Directions for this task: Between the line containing "NESFO: 0.11 -> 0.1" and the line containing "流通: 18 -> 11" lies a run of lines; give that run again exactly, with both of those lines, and nothing else from the entries below.

Provided material:

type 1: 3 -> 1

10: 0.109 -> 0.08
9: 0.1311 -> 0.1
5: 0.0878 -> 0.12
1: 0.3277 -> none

---

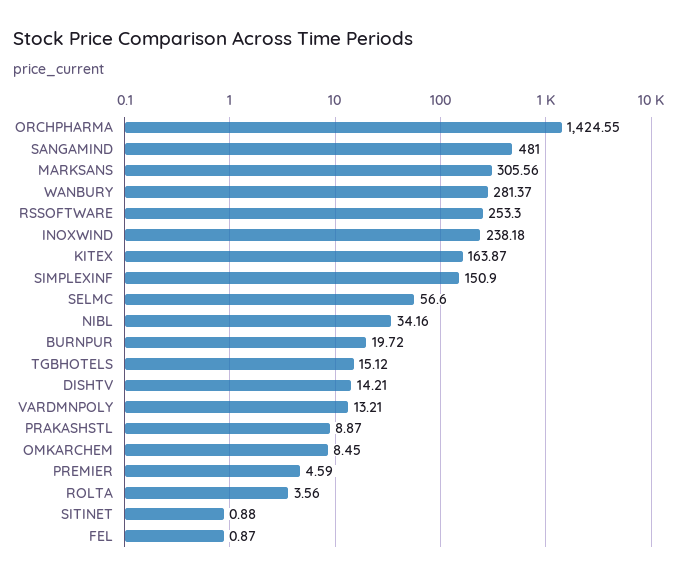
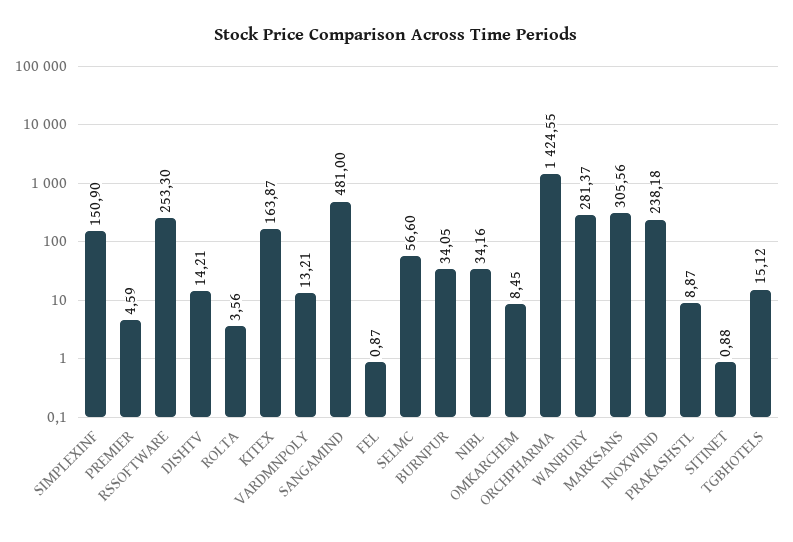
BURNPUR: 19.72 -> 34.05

==

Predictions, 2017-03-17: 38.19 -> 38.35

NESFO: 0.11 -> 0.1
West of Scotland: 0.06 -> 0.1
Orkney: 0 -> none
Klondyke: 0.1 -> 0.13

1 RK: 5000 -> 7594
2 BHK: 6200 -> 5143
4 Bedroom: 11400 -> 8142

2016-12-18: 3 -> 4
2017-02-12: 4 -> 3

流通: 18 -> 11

Reply to the task:
NESFO: 0.11 -> 0.1
West of Scotland: 0.06 -> 0.1
Orkney: 0 -> none
Klondyke: 0.1 -> 0.13

1 RK: 5000 -> 7594
2 BHK: 6200 -> 5143
4 Bedroom: 11400 -> 8142

2016-12-18: 3 -> 4
2017-02-12: 4 -> 3

流通: 18 -> 11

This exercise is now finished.